Strategies offered for wrong patient med errors
Wrong-patient medication errors occur most often during administration and transcription, but patient safety can be improved by implementing strategies during all phases of the medication process, according to a new report from the Pennsylvania Patient Safety Authority (PPSA).
During the period of July 1, 2011, through Dec. 31, 2011, 813 wrong-patient medication errors were reported to the PPSA. Errors most often occurred during transcribing (38.3%) and administration (43.4%) and least during dispensing (5.2%). Anti-infectives, opioids, and anticoagulants were the most common types of medications associated with wrong-patient events. While multiple factors might have contributed to each event, the most common were two patients being prescribed the same medication, improper verification of patient identification, and similar room numbers. Important risk reduction strategies include ensuring proper storage of medications and patient-specific documents, using healthcare technology fully, limiting verbal orders, and improving patient verification throughout the medication-use process.

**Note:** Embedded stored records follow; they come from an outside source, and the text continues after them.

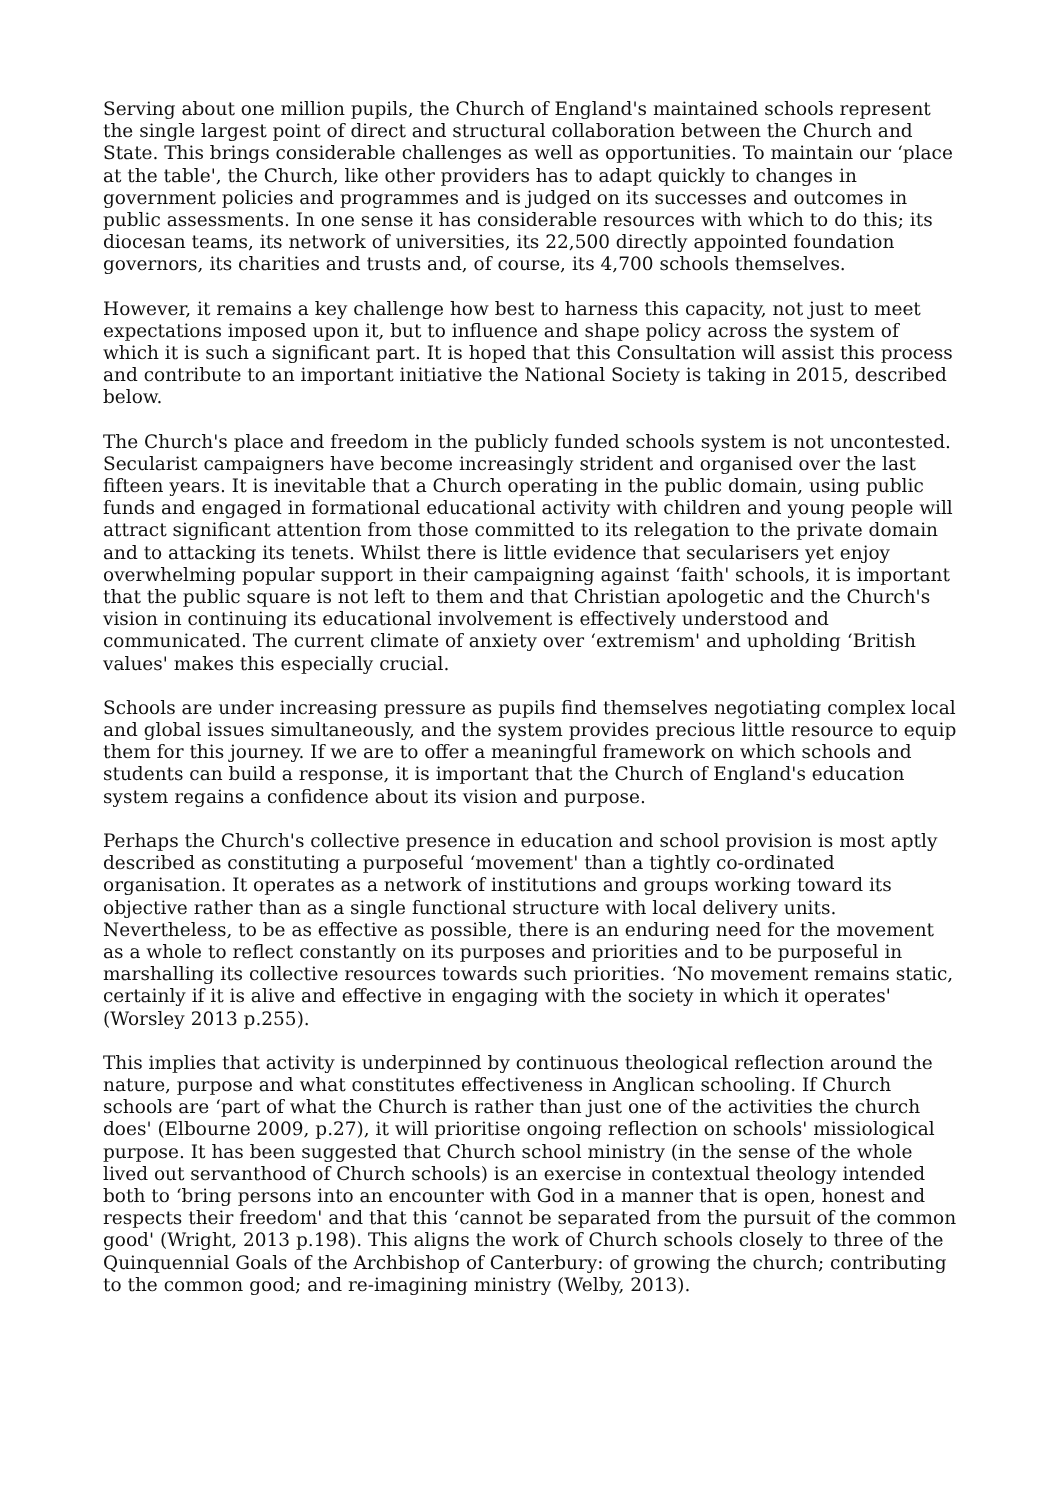Serving about one million pupils, the Church of England's maintained schools represent the single largest point of direct and structural collaboration between the Church and State. This brings considerable challenges as well as opportunities. To maintain our ‘place at the table', the Church, like other providers has to adapt quickly to changes in government policies and programmes and is judged on its successes and outcomes in public assessments. In one sense it has considerable resources with which to do this; its diocesan teams, its network of universities, its 22,500 directly appointed foundation governors, its charities and trusts and, of course, its 4,700 schools themselves.
However, it remains a key challenge how best to harness this capacity, not just to meet expectations imposed upon it, but to influence and shape policy across the system of which it is such a significant part. It is hoped that this Consultation will assist this process and contribute to an important initiative the National Society is taking in 2015, described below.
The Church's place and freedom in the publicly funded schools system is not uncontested. Secularist campaigners have become increasingly strident and organised over the last fifteen years. It is inevitable that a Church operating in the public domain, using public funds and engaged in formational educational activity with children and young people will attract significant attention from those committed to its relegation to the private domain and to attacking its tenets. Whilst there is little evidence that secularisers yet enjoy overwhelming popular support in their campaigning against ‘faith' schools, it is important that the public square is not left to them and that Christian apologetic and the Church's vision in continuing its educational involvement is effectively understood and communicated. The current climate of anxiety over ‘extremism' and upholding ‘British values' makes this especially crucial.
Schools are under increasing pressure as pupils find themselves negotiating complex local and global issues simultaneously, and the system provides precious little resource to equip them for this journey. If we are to offer a meaningful framework on which schools and students can build a response, it is important that the Church of England's education system regains a confidence about its vision and purpose.
Perhaps the Church's collective presence in education and school provision is most aptly described as constituting a purposeful ‘movement' than a tightly co-ordinated organisation. It operates as a network of institutions and groups working toward its objective rather than as a single functional structure with local delivery units. Nevertheless, to be as effective as possible, there is an enduring need for the movement as a whole to reflect constantly on its purposes and priorities and to be purposeful in marshalling its collective resources towards such priorities. ‘No movement remains static, certainly if it is alive and effective in engaging with the society in which it operates' (Worsley 2013 p.255).
This implies that activity is underpinned by continuous theological reflection around the nature, purpose and what constitutes effectiveness in Anglican schooling. If Church schools are ‘part of what the Church is rather than just one of the activities the church does' (Elbourne 2009, p.27), it will prioritise ongoing reflection on schools' missiological purpose. It has been suggested that Church school ministry (in the sense of the whole lived out servanthood of Church schools) is an exercise in contextual theology intended both to ‘bring persons into an encounter with God in a manner that is open, honest and respects their freedom' and that this ‘cannot be separated from the pursuit of the common good' (Wright, 2013 p.198). This aligns the work of Church schools closely to three of the Quinquennial Goals of the Archbishop of Canterbury: of growing the church; contributing to the common good; and re-imagining ministry (Welby, 2013).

"Wrong-patient medication errors can occur at any phase of the medication-use process," the authors write. "While events reported to the authority suggest that these errors occurred most often during administration and transcription, implementing safety strategies at all nodes can help to ensure that the correct patient receives the correct medication."
The suggested safety strategies include improving patient verification, limiting the use of verbal orders, and empowering the patient to prevent and detect medication errors. The full PPSA report is available online at http://tinyurl.com/mjon44x.
1. Yang A, Grissinger M. Wrong-patient medication errors: an analysis of event reports in Pennsylvania and strategies for prevention. Pa Patient Saf Advis 2013; 10(2):41-49.